Mon, Dec 24, 2018 - Page 6 News List

Shezidao residents need better guarantees

By Pan Wei-yiu 潘威佑

The Shezidao (社子島) peninsula in Taipei is an alluvial plain located at the confluence of the Sindian River (新店溪) and Keelung River (基隆河). Following the disastrous 1953 flooding brought by Typhoon Kit, the Taipei City Government designated the tip of Shezidao as a flood-prone area and banned development, making it available only for agricultural use and green space.

It also stopped issuing construction permits for Yanping N Road Sec 7 to Sec 9 and no construction has occurred in the area for 40 years, with the result that Shezidao now is one of very few undeveloped communities in Taipei.

In May 2010, the Cabinet approved a new flood prevention plan for the Taipei area. Based on a 200-year flood scenario, levees in Shezidao were raised to 9.65m and most of the Shezidao plain was elevated to 8.15m to improve flood prevention.

The municipal development plans for the area take flood prevention as a starting point.
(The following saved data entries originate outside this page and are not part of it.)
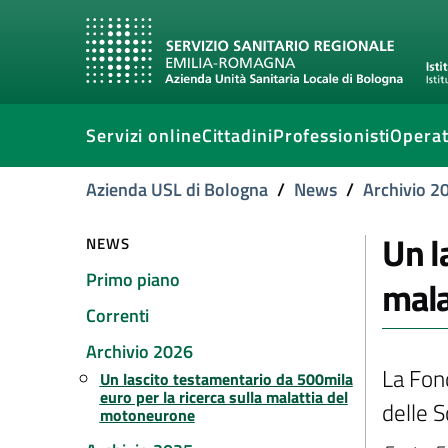
Servizi online
Cittadini
Professionisti
Operat
Azienda USL di Bologna
/
News
/
Archivio 2
Un l
NEWS
Primo piano
mala
Correnti
Archivio 2026
La Fon
Un lascito testamentario da 500mila
euro per la ricerca sulla malattia del
delle 
motoneurone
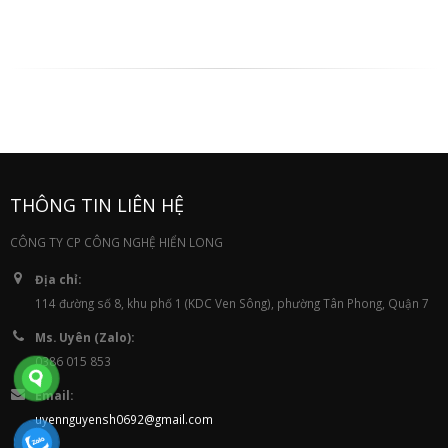
THÔNG TIN LIÊN HỆ
CÔNG TY CP CÔNG NGHỆ HIỂN LONG
Địa chỉ:
114 đường số 8, khu phố 1 (KDC Ven Sông), phường Tân Phong, Quận 7
Ms. Uyên (Zalo):
0386 015 853
Email:
uyennguyensh0692@gmail.com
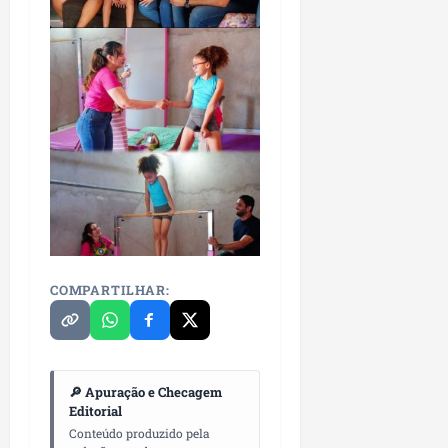
COMPARTILHAR:
🔎 Apuração e Checagem
Editorial
Conteúdo produzido pela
They reference the Feb. 28, 2016, i-Voting poll on the development of Shezidao, in which the majority of voters favoured the ecological development plan for the area.

Integrating these plans with Taipei’s city planning, the local population was fixed at 30,000 after development, and it was decided that the area should be connected to the external environment via the Shilin and Beitou district tech industry corridor and the Hongshulin ecological area.
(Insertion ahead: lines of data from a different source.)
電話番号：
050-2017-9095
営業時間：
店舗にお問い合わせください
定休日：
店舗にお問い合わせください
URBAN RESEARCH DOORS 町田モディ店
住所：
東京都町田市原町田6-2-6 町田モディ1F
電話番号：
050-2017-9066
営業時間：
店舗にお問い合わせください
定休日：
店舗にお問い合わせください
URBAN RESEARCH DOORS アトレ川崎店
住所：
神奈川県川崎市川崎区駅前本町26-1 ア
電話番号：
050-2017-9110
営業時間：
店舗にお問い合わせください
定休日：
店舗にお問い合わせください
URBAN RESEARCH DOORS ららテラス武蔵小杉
By preserving the ecological wetland along the river banks, turning roads and streets into ecological green corridors, and building parks around historical buildings in addition to smaller parks — while at the same time incorporating leisure space and the living environment — an overall plan is to be created for ecological parks and green space by reviewing idle land and cramped spaces.
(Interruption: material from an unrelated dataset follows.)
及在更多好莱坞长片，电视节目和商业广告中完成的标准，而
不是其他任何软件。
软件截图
The plan is to also make use of surrounding land to connect open, but unconnected spaces and recreate the area’s original attraction and charm.

Any development and construction must be aimed at improving the environment and raising living standards in the area.

However, residents and many cultural workers are concerned about the development of Shezidao and worry that the area’s beauty — which, in addition to its ecological diversity, also includes a rich history and culture, and close local relationships and interactions — could come under attack as these kinds of natural ecological environments and human relations are gradually disappearing from urban areas.

Most of the original Shezidao residents are not opposed to development, but faced with the complicated and opaque development plans, they feel helpless, in particular in matters concerning questionable disputes over fair and just land rezoning and distribution, as well as temporary living arrangements during the development period.

Another issue that must be addressed is the even more difficult question of lifestyle changes and the accompanying economic pressures once development is complete.

When it comes to these issues, the government, as a responsible government in a democratic nation, should step up communication with residents, propose concrete and easily understandable explanations, and protect their legal rights.

It should also provide a complete and feasible program of assistance measures to build credibility and trust among residents, so that the development of the area resolves issues that have been left festering for a long time.